Some entropy contributions (such as vibrational) would be part of the free energies of nearly all the systems involved, i.e. Al-based solid solutions, ground-state phases of pure elements, as well as ordered intermetallics. Others would only affect calculations of some of the computed systems, such as the configurational entropy term in the case of solid solutions. In particular, vibrational contributions to the free energy have been shown to significantly affect the solubility of solutes in Al. When the vibrational entropy is included, the calculated solubility grows in Al–Sc and Al–Si solid solutions [41]. These contributions can be taken into account following the approaches discussed in [10–13]. However, while the predicted critical shear stress may not be quantitatively correct, the fundamental conclusions, for example, that the optimal value tends to be small, are not affected by this additional consideration.

4. Conclusions

We have theoretically studied the relations between the solid-solution strengthening effect and the solubility in six Al binary alloys using DFT. Based on the materials parameters calculated within this supercell approach, we have quantitatively analyzed the solubility enthalpy per solute and the volumetric mismatch parameter |δ_b|. We find that these are related by a power law whose exponent matches the scaling proposed by Miedema et al in their semi-empirical model. Based on this relation, we link the thermodynamic characteristics of the studied systems with their macro-scale critical shear stress.

Using this insight we show that, at a given annealing temperature, there exists an optimal volumetric mismatch |δ_b| (or equivalently an ideal solute element, if available in nature) to achieve the maximum strengthening effect, which is controlled by the solubility limit (c_m). The optimum mismatch is generally relatively small, in accordance with the classical Hume–Rothery rules, and increases with increasing temperature. Lastly, the strengthening capabilities of the elements with high volumetric mismatch parameters are severely limited by their low solubility. Our analysis can also be extended to alloys containing more than one type of solute atom. Regarding thermodynamic aspects and solubility limits, such an extension would, nevertheless, not be straightforward. As the concentration of solutes may be relatively high when reaching individual solubility limits, solute atoms are likely to interact among themselves and these interactions can lead to nonlinear effects. Further, equations (77 ) and (1414 ) are nonlinear functions of the solute concentration and the height of energy barriers, and an extension to multiple solutes is also non-trivial (see e.g. equation (32) in [6]).

We believe that these conclusions may be generalized well beyond Al solid solutions, as the fundamental physics underlying our analysis will hold in any solid-solution system. Therefore, our study may be directly applied when searching for alternative solutes for particular processing constraints, such as joinability or corrosion resistance.

Appendix

Recently, Leyson et al [42] extended their work to the Mg–Al system on the basal slip and found two dislocation configurations, namely two characteristic bow-out lengths.

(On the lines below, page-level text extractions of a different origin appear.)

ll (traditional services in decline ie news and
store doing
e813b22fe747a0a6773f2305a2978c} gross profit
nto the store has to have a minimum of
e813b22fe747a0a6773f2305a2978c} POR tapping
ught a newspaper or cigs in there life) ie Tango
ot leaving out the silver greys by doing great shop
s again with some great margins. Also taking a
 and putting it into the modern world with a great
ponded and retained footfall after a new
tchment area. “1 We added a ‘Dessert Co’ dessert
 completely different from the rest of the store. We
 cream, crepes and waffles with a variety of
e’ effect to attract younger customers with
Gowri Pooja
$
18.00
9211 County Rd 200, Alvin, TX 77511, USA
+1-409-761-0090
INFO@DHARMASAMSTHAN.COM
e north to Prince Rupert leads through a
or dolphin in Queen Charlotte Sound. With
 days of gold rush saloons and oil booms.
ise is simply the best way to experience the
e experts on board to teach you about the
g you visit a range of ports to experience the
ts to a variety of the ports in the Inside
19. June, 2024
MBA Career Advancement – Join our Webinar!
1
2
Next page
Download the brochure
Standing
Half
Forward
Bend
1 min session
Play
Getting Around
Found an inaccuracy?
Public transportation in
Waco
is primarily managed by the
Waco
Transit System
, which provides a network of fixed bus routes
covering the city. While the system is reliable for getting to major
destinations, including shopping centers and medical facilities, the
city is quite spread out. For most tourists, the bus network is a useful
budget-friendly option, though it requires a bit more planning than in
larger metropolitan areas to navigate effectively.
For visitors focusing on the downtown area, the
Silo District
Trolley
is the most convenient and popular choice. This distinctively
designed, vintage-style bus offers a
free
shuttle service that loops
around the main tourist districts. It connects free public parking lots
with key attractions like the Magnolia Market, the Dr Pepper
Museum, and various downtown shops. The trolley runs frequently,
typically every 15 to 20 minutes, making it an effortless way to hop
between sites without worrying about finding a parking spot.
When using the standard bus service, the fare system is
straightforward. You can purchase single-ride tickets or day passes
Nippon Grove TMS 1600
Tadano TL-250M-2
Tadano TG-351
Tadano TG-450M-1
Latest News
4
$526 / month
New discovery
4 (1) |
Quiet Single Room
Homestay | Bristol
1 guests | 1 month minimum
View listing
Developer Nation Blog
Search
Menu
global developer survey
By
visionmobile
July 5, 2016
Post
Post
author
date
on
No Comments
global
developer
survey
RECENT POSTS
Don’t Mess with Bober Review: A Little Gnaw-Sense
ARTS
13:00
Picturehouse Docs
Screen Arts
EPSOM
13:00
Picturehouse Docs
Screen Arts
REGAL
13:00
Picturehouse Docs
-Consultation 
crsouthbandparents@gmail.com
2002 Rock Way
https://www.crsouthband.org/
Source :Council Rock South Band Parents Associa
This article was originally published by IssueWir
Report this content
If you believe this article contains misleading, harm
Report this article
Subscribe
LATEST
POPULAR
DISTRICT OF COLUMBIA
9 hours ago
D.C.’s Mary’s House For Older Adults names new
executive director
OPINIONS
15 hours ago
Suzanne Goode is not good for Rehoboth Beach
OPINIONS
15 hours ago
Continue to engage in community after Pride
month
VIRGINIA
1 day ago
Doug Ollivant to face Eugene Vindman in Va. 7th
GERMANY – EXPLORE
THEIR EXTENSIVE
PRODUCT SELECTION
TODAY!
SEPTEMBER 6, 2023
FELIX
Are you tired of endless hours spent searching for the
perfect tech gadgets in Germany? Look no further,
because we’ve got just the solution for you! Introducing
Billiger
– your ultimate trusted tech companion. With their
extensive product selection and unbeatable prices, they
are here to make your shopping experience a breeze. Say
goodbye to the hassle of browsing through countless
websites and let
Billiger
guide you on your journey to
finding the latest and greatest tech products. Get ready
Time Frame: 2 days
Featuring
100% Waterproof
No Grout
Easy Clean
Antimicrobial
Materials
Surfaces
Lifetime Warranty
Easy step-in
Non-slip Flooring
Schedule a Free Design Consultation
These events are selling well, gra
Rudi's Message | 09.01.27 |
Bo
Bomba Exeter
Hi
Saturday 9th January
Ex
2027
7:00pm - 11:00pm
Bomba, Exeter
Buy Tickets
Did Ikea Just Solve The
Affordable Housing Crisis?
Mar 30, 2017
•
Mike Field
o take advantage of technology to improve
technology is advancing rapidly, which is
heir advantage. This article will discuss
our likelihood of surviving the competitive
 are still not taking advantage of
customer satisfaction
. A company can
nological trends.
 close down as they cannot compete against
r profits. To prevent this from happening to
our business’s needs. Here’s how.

This finding leads to two kinds of energy barrier (ΔE_b) that a flexible dislocation needs to overcome when passing through an array of solute atoms. One controls the low-temperature/high-stress regime, and the other controls the high-temperature/low-stress regime. If the solubility enthalpies of the solute elements and their volume mismatch parameters in Mg are also correlated by power laws, the above finding does not change the present formulation (equation (77 )) for incorporating the solubility effects in Mg solid solutions, because ΔE_b depends not on concentration but rather on the extra volume introduced by the solute atoms.